Swift Playground Books are going to usher in an entirely new interactive experience to learning a programming language. There have been various creative ways to learn new programming languages for years, but nothing like what Swift Playground Books will provide. I see two key factors that will enable Swift Playground Books to revolutionize the way that programming languages are learned, while also making Swift mega popular:
- Apple controls the whole ecosystem – iPad, IDE, and language. Well ya okay technically Swift is open source, but at least Apple controls the hardware and the IDE. The hardware being the iPad, and the IDE being the Swift Playgrounds app.

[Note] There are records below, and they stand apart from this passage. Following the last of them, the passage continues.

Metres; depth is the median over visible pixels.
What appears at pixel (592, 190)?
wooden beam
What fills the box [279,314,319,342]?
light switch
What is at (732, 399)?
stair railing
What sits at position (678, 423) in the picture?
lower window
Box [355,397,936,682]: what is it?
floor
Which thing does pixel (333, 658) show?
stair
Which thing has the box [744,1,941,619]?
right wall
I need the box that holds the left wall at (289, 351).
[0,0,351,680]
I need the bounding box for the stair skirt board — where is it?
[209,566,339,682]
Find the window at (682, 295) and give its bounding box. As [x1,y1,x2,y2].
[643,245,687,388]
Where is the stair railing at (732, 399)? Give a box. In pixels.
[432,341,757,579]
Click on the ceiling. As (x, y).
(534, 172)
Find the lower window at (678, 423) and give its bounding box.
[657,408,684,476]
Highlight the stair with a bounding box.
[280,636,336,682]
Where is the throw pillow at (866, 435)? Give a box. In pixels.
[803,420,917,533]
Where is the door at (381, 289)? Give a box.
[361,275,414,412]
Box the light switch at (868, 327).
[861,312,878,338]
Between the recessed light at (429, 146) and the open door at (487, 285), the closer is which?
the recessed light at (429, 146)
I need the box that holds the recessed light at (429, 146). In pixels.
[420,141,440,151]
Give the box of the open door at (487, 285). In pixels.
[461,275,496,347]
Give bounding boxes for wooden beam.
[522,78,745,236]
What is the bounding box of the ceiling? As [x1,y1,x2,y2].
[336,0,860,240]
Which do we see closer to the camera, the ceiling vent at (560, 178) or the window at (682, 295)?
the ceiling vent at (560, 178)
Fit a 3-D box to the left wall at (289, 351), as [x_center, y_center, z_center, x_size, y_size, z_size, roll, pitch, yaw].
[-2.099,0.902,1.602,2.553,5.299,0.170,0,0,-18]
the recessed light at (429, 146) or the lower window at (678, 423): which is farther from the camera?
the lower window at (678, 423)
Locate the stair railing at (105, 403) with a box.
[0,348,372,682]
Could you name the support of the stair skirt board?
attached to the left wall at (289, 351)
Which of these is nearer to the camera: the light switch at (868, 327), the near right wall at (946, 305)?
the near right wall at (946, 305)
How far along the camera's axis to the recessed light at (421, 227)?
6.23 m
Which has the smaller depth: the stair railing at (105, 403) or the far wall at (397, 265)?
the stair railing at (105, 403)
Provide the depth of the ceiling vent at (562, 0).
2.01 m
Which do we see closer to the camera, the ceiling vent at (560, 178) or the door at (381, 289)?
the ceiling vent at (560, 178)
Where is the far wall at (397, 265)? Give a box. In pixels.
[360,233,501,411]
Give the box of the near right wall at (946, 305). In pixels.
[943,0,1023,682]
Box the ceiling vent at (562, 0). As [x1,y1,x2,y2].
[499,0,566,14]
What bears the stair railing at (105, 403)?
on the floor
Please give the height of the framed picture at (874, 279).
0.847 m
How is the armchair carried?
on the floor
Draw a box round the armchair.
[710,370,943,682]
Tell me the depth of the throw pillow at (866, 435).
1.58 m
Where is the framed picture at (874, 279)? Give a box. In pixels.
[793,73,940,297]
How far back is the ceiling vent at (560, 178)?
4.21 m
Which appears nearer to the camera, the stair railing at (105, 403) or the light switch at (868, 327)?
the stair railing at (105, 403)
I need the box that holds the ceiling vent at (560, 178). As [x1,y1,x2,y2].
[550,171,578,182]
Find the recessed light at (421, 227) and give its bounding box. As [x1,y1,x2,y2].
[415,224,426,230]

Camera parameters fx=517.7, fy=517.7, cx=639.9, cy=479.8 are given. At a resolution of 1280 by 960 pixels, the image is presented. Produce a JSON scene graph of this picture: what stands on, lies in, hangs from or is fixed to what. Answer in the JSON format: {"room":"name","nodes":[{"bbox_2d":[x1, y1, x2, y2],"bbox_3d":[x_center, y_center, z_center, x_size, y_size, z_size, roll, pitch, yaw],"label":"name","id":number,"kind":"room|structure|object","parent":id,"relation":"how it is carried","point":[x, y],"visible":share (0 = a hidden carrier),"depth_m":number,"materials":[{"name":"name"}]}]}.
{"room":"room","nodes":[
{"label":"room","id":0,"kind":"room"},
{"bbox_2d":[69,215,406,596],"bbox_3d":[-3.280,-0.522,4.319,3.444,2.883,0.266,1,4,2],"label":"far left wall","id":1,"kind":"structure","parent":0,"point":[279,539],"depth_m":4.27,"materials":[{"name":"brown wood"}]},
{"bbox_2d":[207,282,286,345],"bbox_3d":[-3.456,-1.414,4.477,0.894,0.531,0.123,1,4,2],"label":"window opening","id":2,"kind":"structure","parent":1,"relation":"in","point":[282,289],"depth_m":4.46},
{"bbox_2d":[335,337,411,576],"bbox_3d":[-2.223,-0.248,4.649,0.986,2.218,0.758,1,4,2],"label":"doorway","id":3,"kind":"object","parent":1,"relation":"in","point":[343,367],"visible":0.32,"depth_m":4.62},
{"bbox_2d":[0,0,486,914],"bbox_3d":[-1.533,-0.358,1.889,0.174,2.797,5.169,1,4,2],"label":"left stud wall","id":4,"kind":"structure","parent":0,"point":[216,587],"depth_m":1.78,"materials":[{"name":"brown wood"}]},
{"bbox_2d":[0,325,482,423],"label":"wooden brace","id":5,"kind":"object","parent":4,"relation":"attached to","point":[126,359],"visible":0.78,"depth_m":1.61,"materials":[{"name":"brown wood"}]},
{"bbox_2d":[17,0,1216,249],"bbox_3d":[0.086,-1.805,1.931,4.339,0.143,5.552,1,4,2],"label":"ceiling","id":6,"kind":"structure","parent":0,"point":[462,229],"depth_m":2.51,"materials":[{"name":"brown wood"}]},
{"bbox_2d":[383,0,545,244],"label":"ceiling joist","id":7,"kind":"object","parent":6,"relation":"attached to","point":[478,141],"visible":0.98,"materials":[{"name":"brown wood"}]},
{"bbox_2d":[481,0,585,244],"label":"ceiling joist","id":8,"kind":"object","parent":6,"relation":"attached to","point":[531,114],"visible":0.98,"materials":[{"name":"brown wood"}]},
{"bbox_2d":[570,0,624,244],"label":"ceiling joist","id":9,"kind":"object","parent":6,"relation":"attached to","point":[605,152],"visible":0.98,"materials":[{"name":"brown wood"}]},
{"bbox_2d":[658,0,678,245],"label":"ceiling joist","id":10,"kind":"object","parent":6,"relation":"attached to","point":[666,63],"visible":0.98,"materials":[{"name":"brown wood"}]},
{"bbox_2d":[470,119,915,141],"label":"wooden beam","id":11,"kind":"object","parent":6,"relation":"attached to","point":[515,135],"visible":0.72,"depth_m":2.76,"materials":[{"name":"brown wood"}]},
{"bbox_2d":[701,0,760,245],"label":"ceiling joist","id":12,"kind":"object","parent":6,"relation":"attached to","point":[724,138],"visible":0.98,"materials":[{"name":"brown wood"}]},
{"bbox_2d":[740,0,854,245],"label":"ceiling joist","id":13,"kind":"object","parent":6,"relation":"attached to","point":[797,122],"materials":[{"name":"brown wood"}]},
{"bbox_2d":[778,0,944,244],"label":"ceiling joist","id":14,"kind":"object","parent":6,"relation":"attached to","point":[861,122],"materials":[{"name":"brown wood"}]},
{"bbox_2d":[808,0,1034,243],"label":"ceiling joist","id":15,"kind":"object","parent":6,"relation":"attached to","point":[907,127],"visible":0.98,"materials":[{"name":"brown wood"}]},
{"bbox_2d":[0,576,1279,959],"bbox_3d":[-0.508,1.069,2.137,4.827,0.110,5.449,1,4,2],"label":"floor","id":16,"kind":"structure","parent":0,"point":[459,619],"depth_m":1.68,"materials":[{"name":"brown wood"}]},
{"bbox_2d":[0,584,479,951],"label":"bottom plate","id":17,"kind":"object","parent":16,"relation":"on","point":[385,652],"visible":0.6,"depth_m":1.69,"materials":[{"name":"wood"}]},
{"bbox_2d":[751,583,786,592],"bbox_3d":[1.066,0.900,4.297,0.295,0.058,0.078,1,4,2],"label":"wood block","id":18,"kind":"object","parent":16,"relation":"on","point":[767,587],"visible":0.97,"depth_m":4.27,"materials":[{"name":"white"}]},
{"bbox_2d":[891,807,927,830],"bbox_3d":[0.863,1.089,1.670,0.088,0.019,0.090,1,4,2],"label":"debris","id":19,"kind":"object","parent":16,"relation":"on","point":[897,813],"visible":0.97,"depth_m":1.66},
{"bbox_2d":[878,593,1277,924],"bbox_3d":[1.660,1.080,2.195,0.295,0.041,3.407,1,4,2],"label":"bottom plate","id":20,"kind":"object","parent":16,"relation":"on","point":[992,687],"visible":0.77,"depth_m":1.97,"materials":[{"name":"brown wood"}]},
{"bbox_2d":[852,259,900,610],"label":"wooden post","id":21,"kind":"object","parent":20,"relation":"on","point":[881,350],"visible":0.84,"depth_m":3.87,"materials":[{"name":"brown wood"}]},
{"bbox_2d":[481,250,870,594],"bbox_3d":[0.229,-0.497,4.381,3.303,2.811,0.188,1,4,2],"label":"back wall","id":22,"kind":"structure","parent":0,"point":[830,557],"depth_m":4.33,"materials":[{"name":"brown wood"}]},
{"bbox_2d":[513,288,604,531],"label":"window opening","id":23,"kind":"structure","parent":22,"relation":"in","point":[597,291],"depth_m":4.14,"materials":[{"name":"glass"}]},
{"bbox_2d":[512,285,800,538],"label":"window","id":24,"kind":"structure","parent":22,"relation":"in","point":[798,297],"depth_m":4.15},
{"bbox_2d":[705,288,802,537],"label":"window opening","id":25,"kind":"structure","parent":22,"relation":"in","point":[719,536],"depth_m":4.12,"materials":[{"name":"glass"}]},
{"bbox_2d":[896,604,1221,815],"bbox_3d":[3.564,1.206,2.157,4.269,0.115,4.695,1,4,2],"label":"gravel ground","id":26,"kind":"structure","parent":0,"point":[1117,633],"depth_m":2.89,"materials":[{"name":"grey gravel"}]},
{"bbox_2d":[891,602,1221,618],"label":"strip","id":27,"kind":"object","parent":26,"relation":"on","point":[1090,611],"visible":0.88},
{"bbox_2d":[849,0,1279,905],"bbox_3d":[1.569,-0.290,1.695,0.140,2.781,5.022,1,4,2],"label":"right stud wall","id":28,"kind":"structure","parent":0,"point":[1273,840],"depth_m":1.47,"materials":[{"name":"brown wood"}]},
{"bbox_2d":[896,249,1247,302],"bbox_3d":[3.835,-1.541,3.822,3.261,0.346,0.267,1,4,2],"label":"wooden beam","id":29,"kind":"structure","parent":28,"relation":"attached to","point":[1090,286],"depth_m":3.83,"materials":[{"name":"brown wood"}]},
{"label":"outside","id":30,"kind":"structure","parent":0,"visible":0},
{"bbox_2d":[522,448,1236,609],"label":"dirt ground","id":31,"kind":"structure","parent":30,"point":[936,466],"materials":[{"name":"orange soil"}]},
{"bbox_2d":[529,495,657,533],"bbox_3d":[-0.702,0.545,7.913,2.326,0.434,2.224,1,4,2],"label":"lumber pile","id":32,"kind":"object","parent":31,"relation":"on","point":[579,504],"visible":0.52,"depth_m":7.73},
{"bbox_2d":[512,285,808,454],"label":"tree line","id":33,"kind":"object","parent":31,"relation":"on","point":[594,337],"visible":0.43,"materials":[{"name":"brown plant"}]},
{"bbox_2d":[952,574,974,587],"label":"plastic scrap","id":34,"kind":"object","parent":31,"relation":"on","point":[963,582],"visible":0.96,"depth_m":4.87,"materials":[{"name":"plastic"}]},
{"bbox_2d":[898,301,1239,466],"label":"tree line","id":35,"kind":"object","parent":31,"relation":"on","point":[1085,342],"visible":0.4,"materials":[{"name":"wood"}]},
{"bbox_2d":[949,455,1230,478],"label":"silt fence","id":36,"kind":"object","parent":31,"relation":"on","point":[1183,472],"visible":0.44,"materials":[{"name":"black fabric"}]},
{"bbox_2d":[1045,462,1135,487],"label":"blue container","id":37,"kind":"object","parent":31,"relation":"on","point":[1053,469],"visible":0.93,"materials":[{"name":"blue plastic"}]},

Just like they’ve done for years, by controlling the whole ecosystem, Apple gets to ensure a top notch experience.
- iPad learning – Learning on a tablet, an iPad to be specific, will appeal to a much wider audience in a much wider set of circumstances. Ya the iPad has lost some appeal lately, but despite that, I foresee huge sections of people in new age groups using Swift Playground Books to learn the Swift programming language (not just “kids”).
Why Playground Books?
The new iOS 10 iPad app, Swift Playgrounds, is pretty cool on its own. Awesome autocompletion, touching and dragging brackets around, immediate feedback on written code, and more all contribute to a whole new way of programming. I’m not going to rehash the app in detail, this blog has a nice summary, and I also suggest watching the WWDC 2016 session “Introducing Swift Playgrounds”. (The last 10 minutes are super cool where a Sphero robot is controlled from an iPad, live on stage).
We can’t actually create apps in Swift Playgrounds yet, so until then, Swift Playgrounds is pretty much designated an exploratory and educational tool, and I’m okay with that. Regarding informal exploration of the Swift language, I see a lot of this happening in one-off playgrounds themselves. A standalone playground file is the perfect resource to try things out, learn about a specific topic, and just have fun. Swift Playground Books though is a giant step forward in organized and collated learning. Rather than just consuming a single playground, Swift Playground Books allow authors to aggregate content into an actual book-like, yet interactive experience.
Playground Books support a nested chapter and page structure, just like a real book. Additionally, there’s a cool new type of “page” called a cut-scene. Imagine that you complete a chapter in the book, and as a reward get to watch a little animation celebrating your victory, while also setting up the next challenge. As an author, you can also programmatically designate assessments on a chapter – did the user complete it successfully? This shows up in the Table of Contents as a green checkmark.
Striving to get all the green checkmarks like that are what make me so prone to get sucked into compulsively completing something, and in this case learning. 🙂
In addition to the assessments, there is built in support for the following:
- Glossary – You can link terms at the tap of a finger.
- Regions – Annotate pieces of code so that the user literally only needs to fill in specific parts to complete the challenge.
- Shortcuts – Control what shows in the Helper Bar.
- Hints – After the user has provided a response, if it isn’t quite correct you can code a “hint” to be displayed.
- Resetting – The reader can either reset a page, or the entire document to start all over.
- Live View – You can trigger a Live View to interact with that takes up half the screen. The idea is that the user writes code on the left hand side of the window – the Contents View, while interactive results are displayed on the right hand side – the Live View.
(There are actually some specific APIs to use in order to pass data back and forth between the Contents View and the Live View. See
Playground Book Format
Swift Playground Books are easy to create. They are literally just a folder, with a particular structure, and a couple configuration files. Check Apple’s official documentation for details on setting up the directory and file structure, it’s dead simple. And since it’s all just text and folders, it can be version managed just like any other code or project!
Despite it being simple, I’ve had some issues getting it actually working on iOS 10 Developer Beta 1 and 2. For some reason, Swift Playgrounds isn’t recognizing my Swift Playground Books as something it can read. Instead, it just lets me browse the directory hierarchy, never actually opening it as a Swift Playground Book.
This folder should be detected as a Swift Playground Book that may be opened. Apple even recognizes the .folder extension in their documentation as something expected, and something that should be there. Maybe it’s just too early of a beta, or maybe I’m having problems since I’m trying to create these on OS X El Capitan rather than Sierra? I’ll continue to dig and post and update when I figure it out.
Playground Book Store?
One thing on my mind is whether Apple will provide some sort of store front for the Swift Playground Books. I could see significant effort and time spent on developing complex books that could provide hours of entertainment and learning for end users through discovery within a Swift Playground Book. It’s certainly a ripe business opportunity. Right now, there are only two tabs in the Swift Playground app: Featured, and My Playgrounds. I wonder if they will eventually create a store front to purchase Swift Playground Books through? And if so, will be be protected my DRM at all?
I have so many ideas for content to create and distribute in Swift Playground Books. And besides that, I can’t wait to sit on the couch with my kids and reveal the amazing world of computer programming to them through Swift Playgrounds. How about you?